Electron transport in dye sensitized solar cells with TiO2/ZnO core-shell photoelectrode

This paper presents the electron transport in dye sensitized solar cell (DSSC) with TiO₂/ZnO core-shell photoelectrode. Sol-gel processed ZnO was used to form the shell layer on TiO₂ nanoparticles. DSSC with TiO₂/ZnO core-shell photoelectrode resulted in 32 % enhancement in the overall photoconversion efficiency compared to DSSC with conventional TiO₂ photoelectrode.
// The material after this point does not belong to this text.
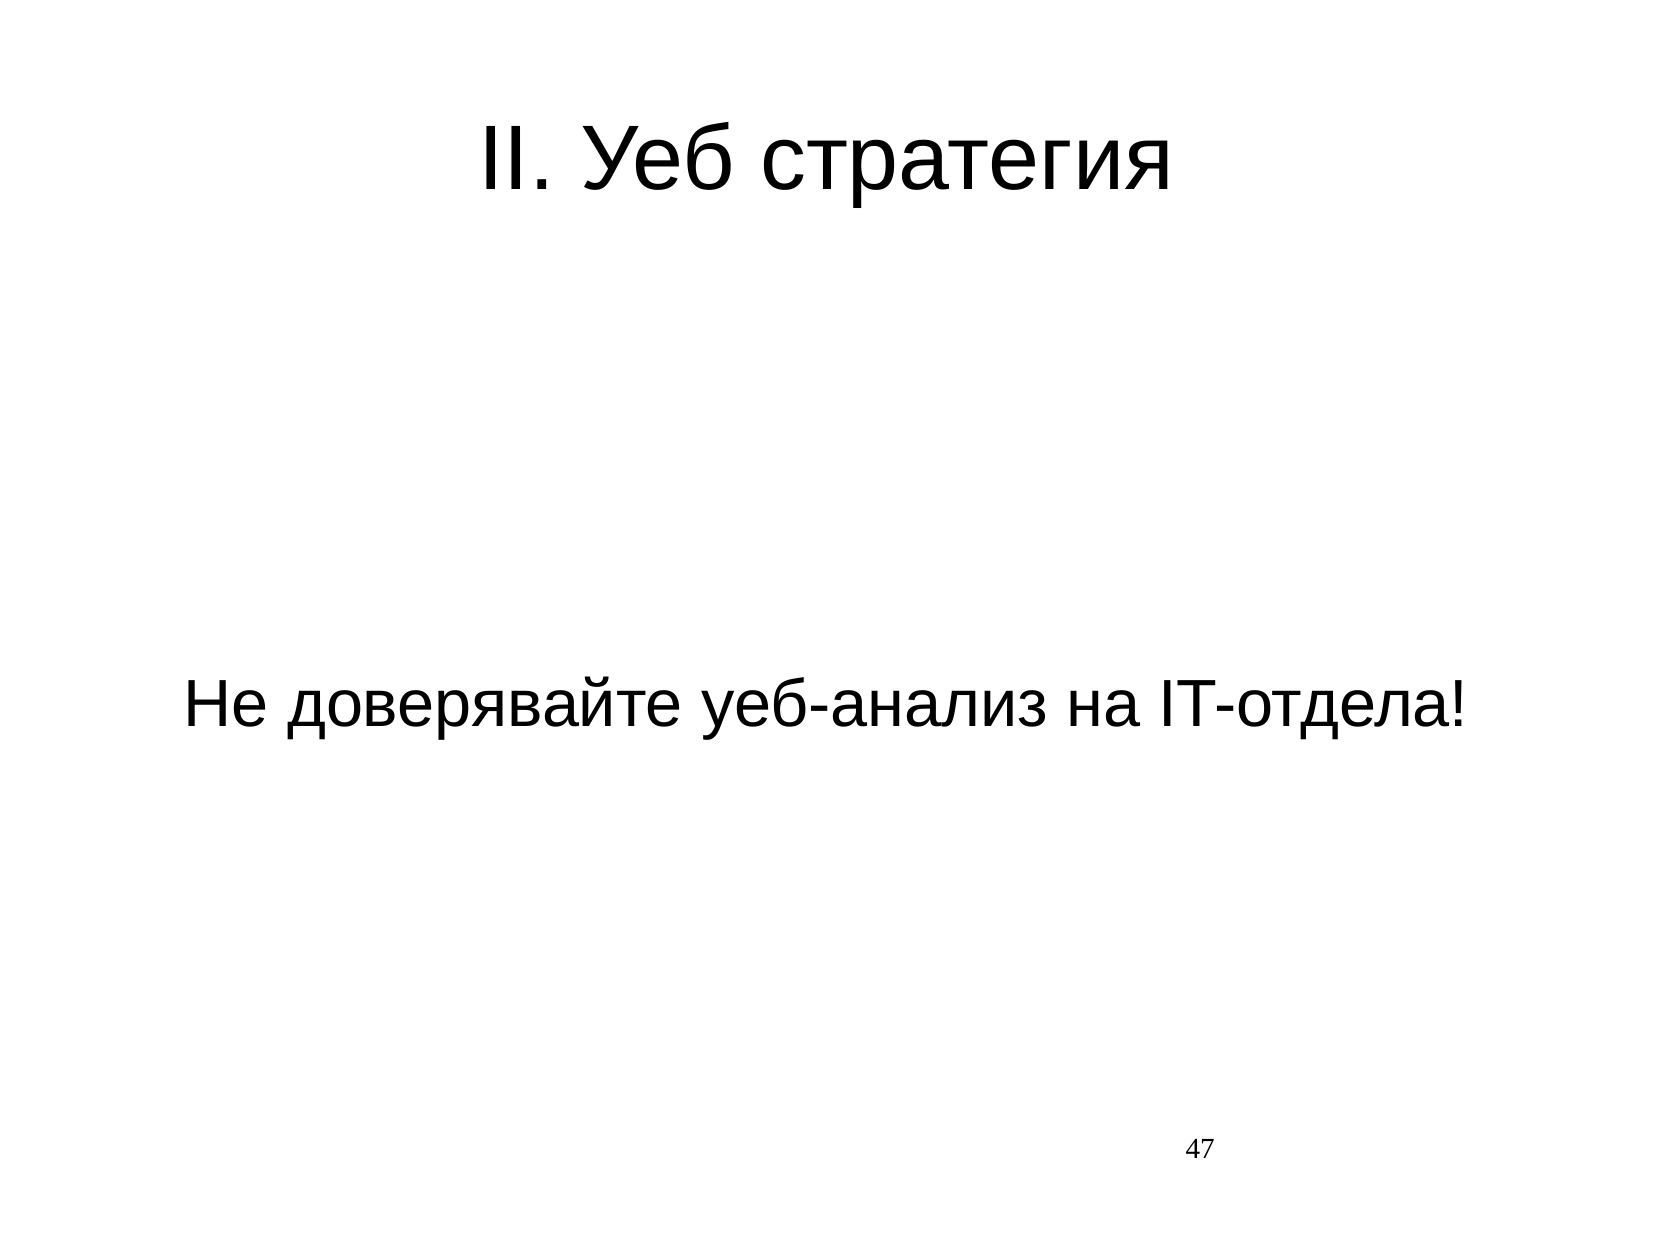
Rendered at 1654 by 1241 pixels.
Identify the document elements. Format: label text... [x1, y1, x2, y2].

title II. Уеб стратегия [82, 49, 1571, 257]
text_box [1185, 1129, 1571, 1216]
subtitle Не доверявайте уеб-анализ на IT-отдела! [82, 290, 1571, 1109]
Dark, illuminated current-voltage characteristics (I-V) and external quantum efficiency (EQE) of the DSSC with TiO₂/ZnO core-shell photoelectrode suggest that formation of ZnO shell on TiO₂ nanoparticles can effectively prevent the electron back reaction from the conduction band of the mesoporous TiO₂ to the surface states and eventually suppressed the recombination of the photoexcited electrons with either a hole available in electrolyte or oxidized dye molecules. The enhancement in short circuit density (J_SC) and open circuit voltage (V_OC) confirmed the suppressed density and activity of surface states at TiO₂/ZnO/dye/electrolyte interfaces compared to TiO₂/dye/electrolyte interfaces.